Squatting, Thalia peered into the pond. Waves of blond hair cascaded down her shoulders, almost to her elbows.

Maika had never asked Thalia any questions. Thalia, too, never asked Maika any.

But it was clear as day that Thalia was Aesnanian and wanted to keep a low profile.

After Thalia had become fluent in Shahark to converse freely with Maika, she had several times been tempted to ask- "What is your relationship with Lady Casarine?"

But she never had had the courage to. 

With Maika's recommendation, Thalia regularly dyed her hair blond.

Brown hair was not a common sight in Shahark, and Maika's residence was in close proximity to the borders separating Aesna and Shahark- which meant, they were frequently near patrolling soldiers.

The rocks surrounding the pond were rough, damp and algae-laced under her fingers.

Four years. About four years had passed since her departure- or rather, abrupt relocation- from Aesna.

With blond hair almost the same shade as Lucien's. Living in the country Lucien had for most of his youth.

Speaking the language he spoke. Eating the traditional Shahark food he would've- although perhaps, a tad more luxuriously in the Shahark palace.

Yet, without him.

All of this still felt strange. Was "strange" the word to put it?

She was now twenty-nine. Lucien would be thirty-one now. Karlieus, too.

The one and only time Thalia had asked Maika for any news about Aesna, it was that the new queen had given birth to a son.

After that, Thalia never asked Maika anything about the country again.
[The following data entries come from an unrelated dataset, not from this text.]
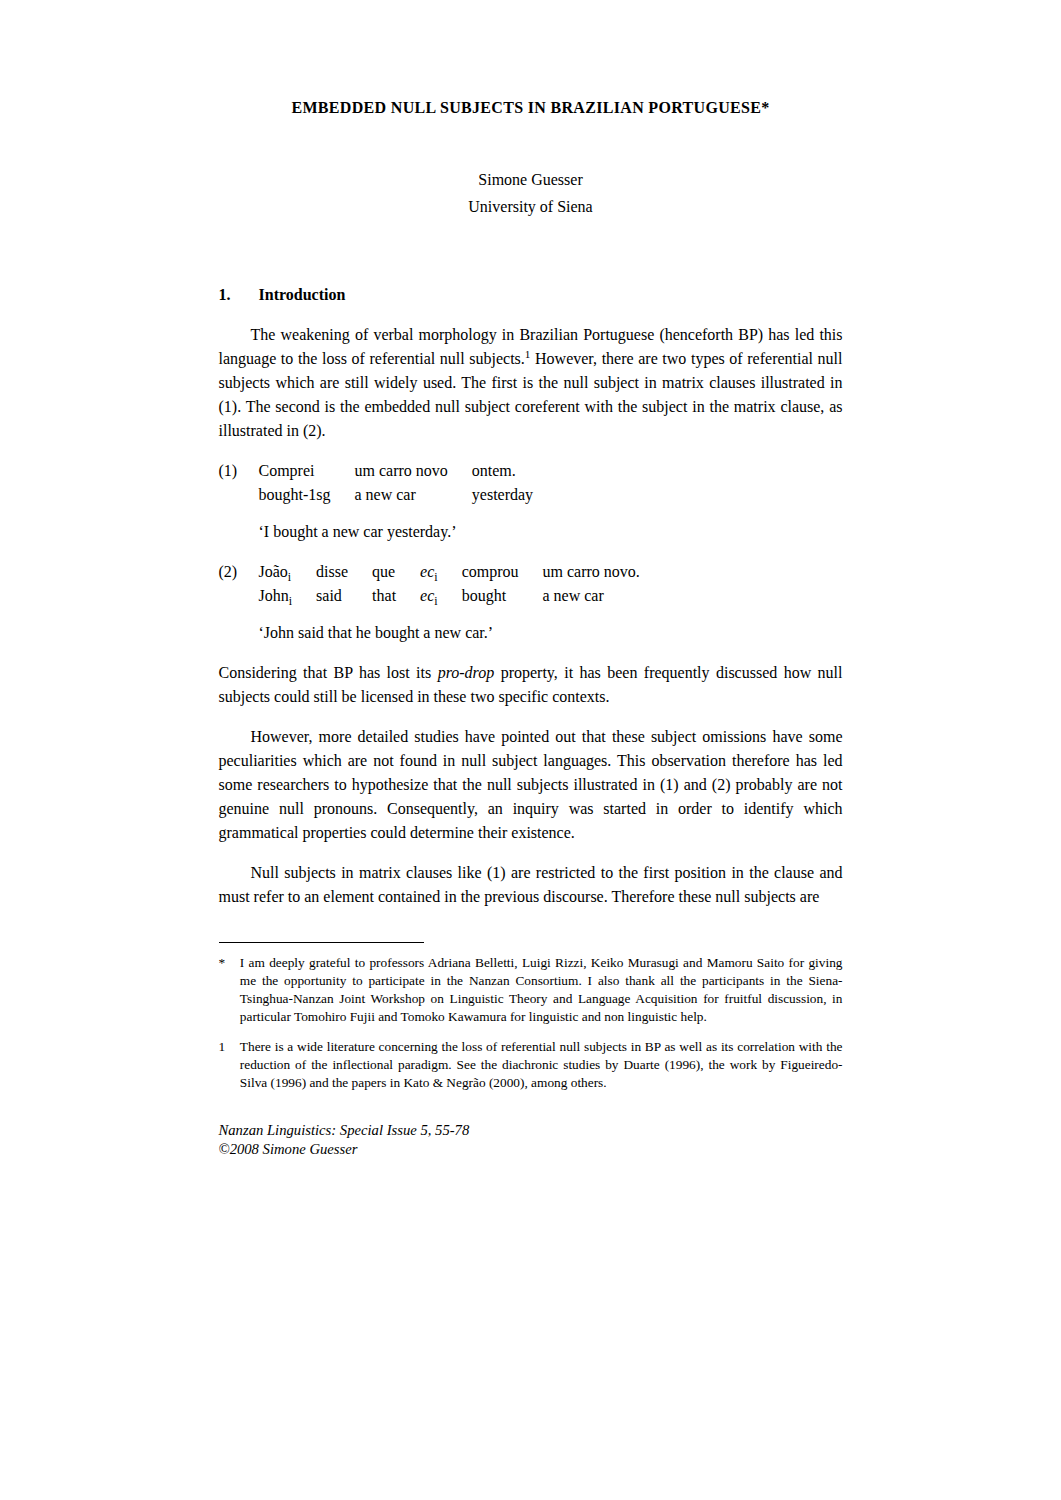EMBEDDED NULL SUBJECTS IN BRAZILIAN PORTUGUESE*
Simone Guesser
University of Siena
1. Introduction
The weakening of verbal morphology in Brazilian Portuguese (henceforth BP) has led this language to the loss of referential null subjects.1 However, there are two types of referential null subjects which are still widely used. The first is the null subject in matrix clauses illustrated in (1). The second is the embedded null subject coreferent with the subject in the matrix clause, as illustrated in (2).
(1)
| Comprei | um carro novo | ontem. |
| bought-1sg | a new car | yesterday |
‘I bought a new car yesterday.’
(2)
| João i | disse | que | ec i | comprou | um carro novo. |
| John i | said | that | ec i | bought | a new car |
‘John said that he bought a new car.’
Considering that BP has lost its pro-drop property, it has been frequently discussed how null subjects could still be licensed in these two specific contexts.
However, more detailed studies have pointed out that these subject omissions have some peculiarities which are not found in null subject languages. This observation therefore has led some researchers to hypothesize that the null subjects illustrated in (1) and (2) probably are not genuine null pronouns. Consequently, an inquiry was started in order to identify which grammatical properties could determine their existence.
Null subjects in matrix clauses like (1) are restricted to the first position in the clause and must refer to an element contained in the previous discourse. Therefore these null subjects are
*
I am deeply grateful to professors Adriana Belletti, Luigi Rizzi, Keiko Murasugi and Mamoru Saito for giving me the opportunity to participate in the Nanzan Consortium. I also thank all the participants in the Siena-Tsinghua-Nanzan Joint Workshop on Linguistic Theory and Language Acquisition for fruitful discussion, in particular Tomohiro Fujii and Tomoko Kawamura for linguistic and non linguistic help.
1
There is a wide literature concerning the loss of referential null subjects in BP as well as its correlation with the reduction of the inflectional paradigm. See the diachronic studies by Duarte (1996), the work by Figueiredo-Silva (1996) and the papers in Kato & Negrão (2000), among others.
Nanzan Linguistics: Special Issue 5, 55-78
©2008 Simone Guesser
The gentle prodding of the morning spring sun seeped through even the canopy. Hoisting the chopped wood on her back, Thalia weaved her way through the forest.

"Please don't leave me."

To have pleaded that, and not long after, to have replaced her so quickly with Casarine- and to have even had a child with her. Wasn't that precisely what Thalia had hoped for?

Wiping water droplets from the leaves off her clothes, Thalia approached Maika's wooden attic.
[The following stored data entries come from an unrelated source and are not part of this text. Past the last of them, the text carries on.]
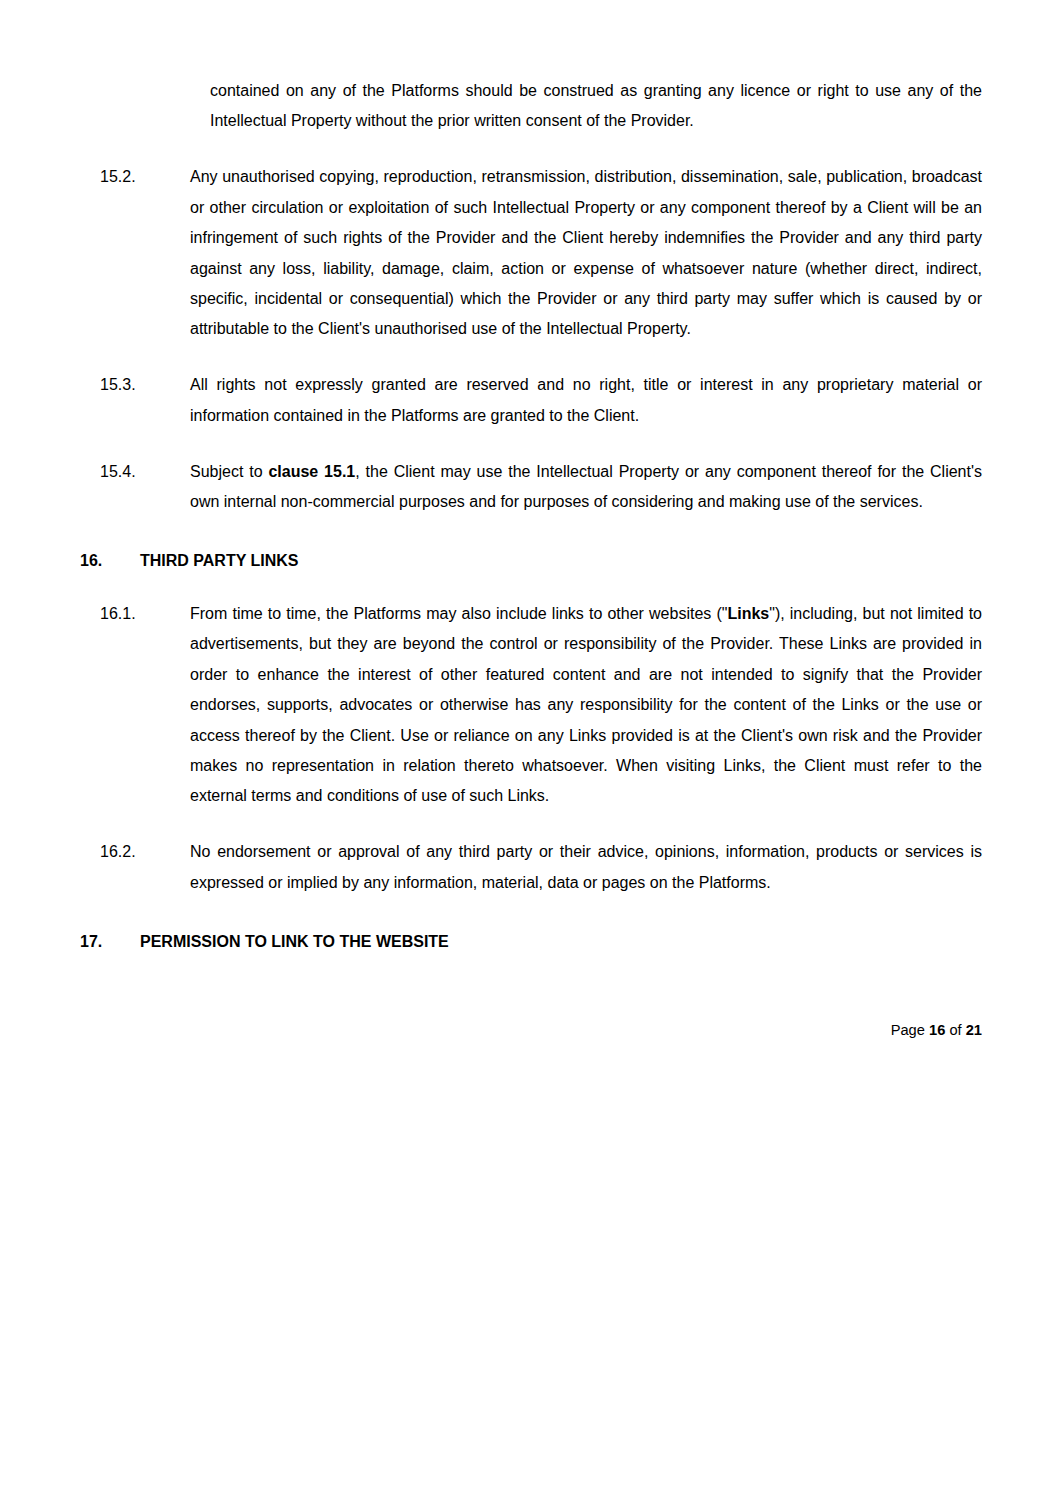contained on any of the Platforms should be construed as granting any licence or right to use any of the Intellectual Property without the prior written consent of the Provider.
15.2.
Any unauthorised copying, reproduction, retransmission, distribution, dissemination, sale, publication, broadcast or other circulation or exploitation of such Intellectual Property or any component thereof by a Client will be an infringement of such rights of the Provider and the Client hereby indemnifies the Provider and any third party against any loss, liability, damage, claim, action or expense of whatsoever nature (whether direct, indirect, specific, incidental or consequential) which the Provider or any third party may suffer which is caused by or attributable to the Client's unauthorised use of the Intellectual Property.
15.3.
All rights not expressly granted are reserved and no right, title or interest in any proprietary material or information contained in the Platforms are granted to the Client.
15.4.
Subject to clause 15.1, the Client may use the Intellectual Property or any component thereof for the Client's own internal non-commercial purposes and for purposes of considering and making use of the services.
16. THIRD PARTY LINKS
16.1.
From time to time, the Platforms may also include links to other websites ("Links"), including, but not limited to advertisements, but they are beyond the control or responsibility of the Provider. These Links are provided in order to enhance the interest of other featured content and are not intended to signify that the Provider endorses, supports, advocates or otherwise has any responsibility for the content of the Links or the use or access thereof by the Client. Use or reliance on any Links provided is at the Client's own risk and the Provider makes no representation in relation thereto whatsoever. When visiting Links, the Client must refer to the external terms and conditions of use of such Links.
16.2.
No endorsement or approval of any third party or their advice, opinions, information, products or services is expressed or implied by any information, material, data or pages on the Platforms.
17. PERMISSION TO LINK TO THE WEBSITE
Page 16 of 21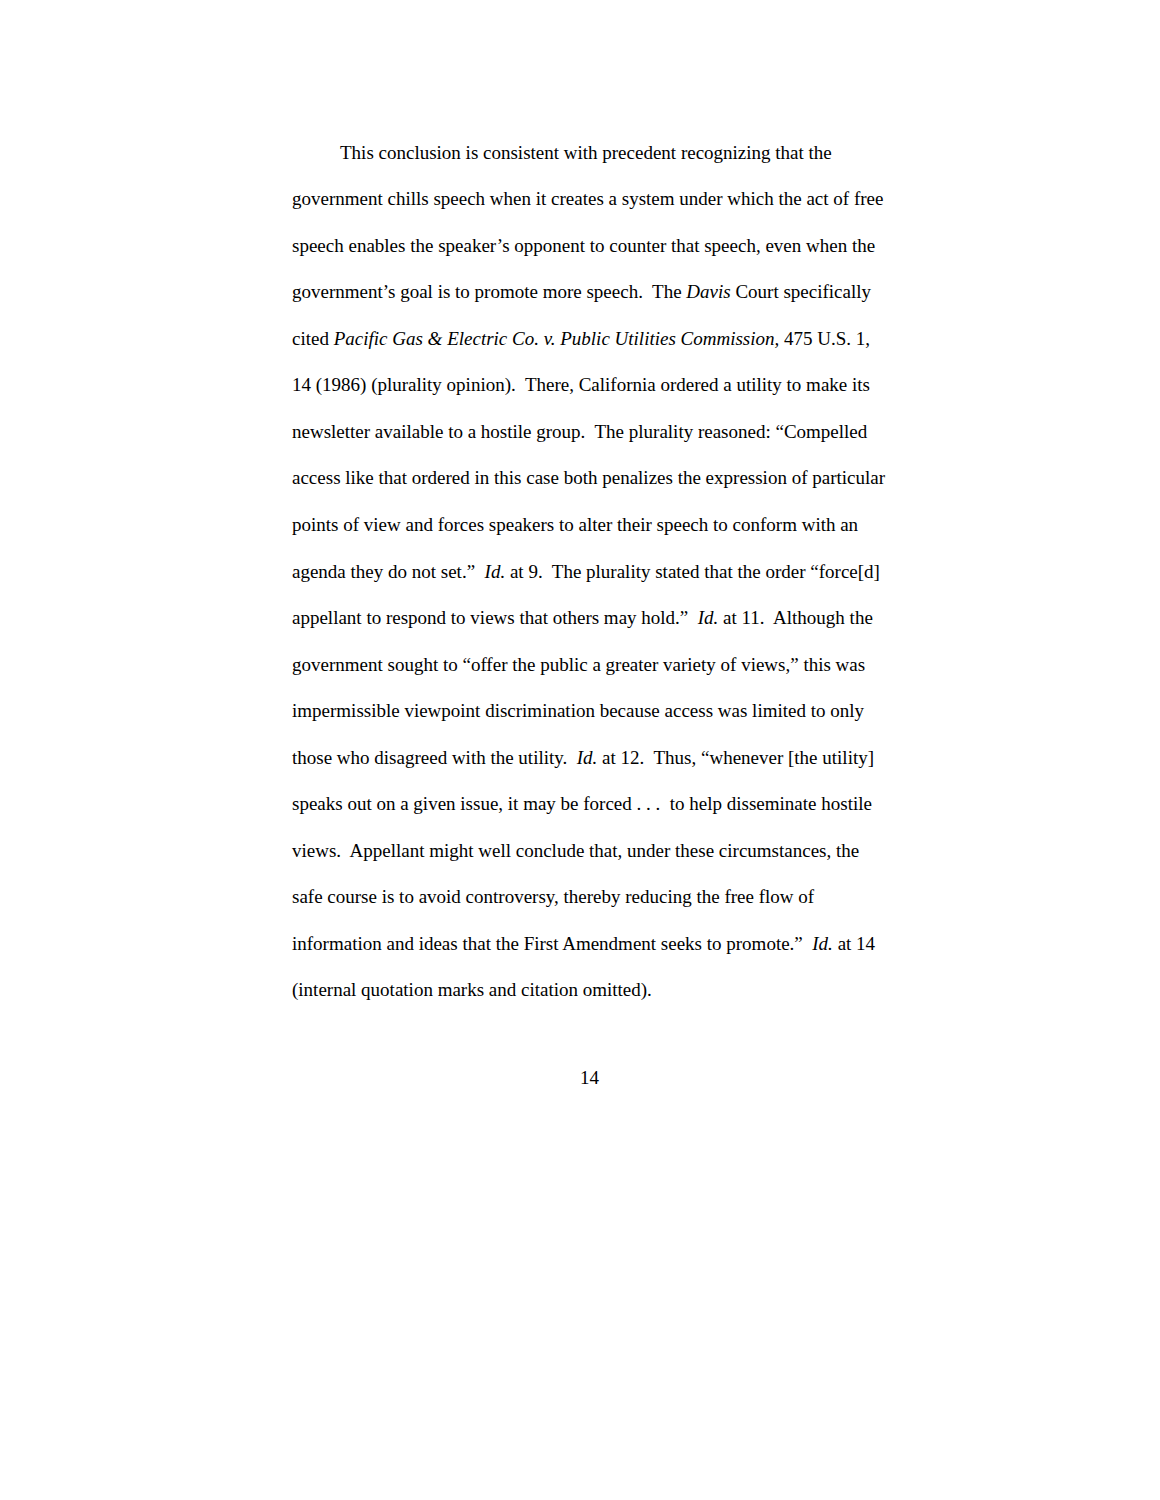This conclusion is consistent with precedent recognizing that the government chills speech when it creates a system under which the act of free speech enables the speaker’s opponent to counter that speech, even when the government’s goal is to promote more speech. The Davis Court specifically cited Pacific Gas & Electric Co. v. Public Utilities Commission, 475 U.S. 1, 14 (1986) (plurality opinion). There, California ordered a utility to make its newsletter available to a hostile group. The plurality reasoned: “Compelled access like that ordered in this case both penalizes the expression of particular points of view and forces speakers to alter their speech to conform with an agenda they do not set.” Id. at 9. The plurality stated that the order “force[d] appellant to respond to views that others may hold.” Id. at 11. Although the government sought to “offer the public a greater variety of views,” this was impermissible viewpoint discrimination because access was limited to only those who disagreed with the utility. Id. at 12. Thus, “whenever [the utility] speaks out on a given issue, it may be forced . . . to help disseminate hostile views. Appellant might well conclude that, under these circumstances, the safe course is to avoid controversy, thereby reducing the free flow of information and ideas that the First Amendment seeks to promote.” Id. at 14 (internal quotation marks and citation omitted).
14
Greeting her first was the sound of sheep, then that of laughter.

Her grey hair pulled into a ponytail, Maika was peering down a well she'd built in the front yard. Next to her was Mohan, soaping dishes in a blue rubber basin.

As soon as Mohan saw Thalia, he ran up to her, wiping his soapy hands on his pants, and took the wood from her back.

"Told you not to do the heavy lifting work," groused Mohan, dumping the wood on the front yard.

"Look at this brat. Used to visited his old aunt once or twice a week. Suddenly comes over almost every day."

Raising a corner of her mouth theatrically, Mohan closed the lid of the well with a chortle. "I wonder what has changed."

Smiling, Thalia took up the basket of laundry that had been basking under the sun and started hanging them with clothespins.

Mohan and Maika looked more like son and mother rather than nephew and aunt.

Their resemblance was uncanny, with their olive-colored skin, crescent-shaped eye smiles that curved downwards, straight noses and heart shaped faces.

The only difference was that while Maika was a round and petite woman, Mohan was tall and well-built.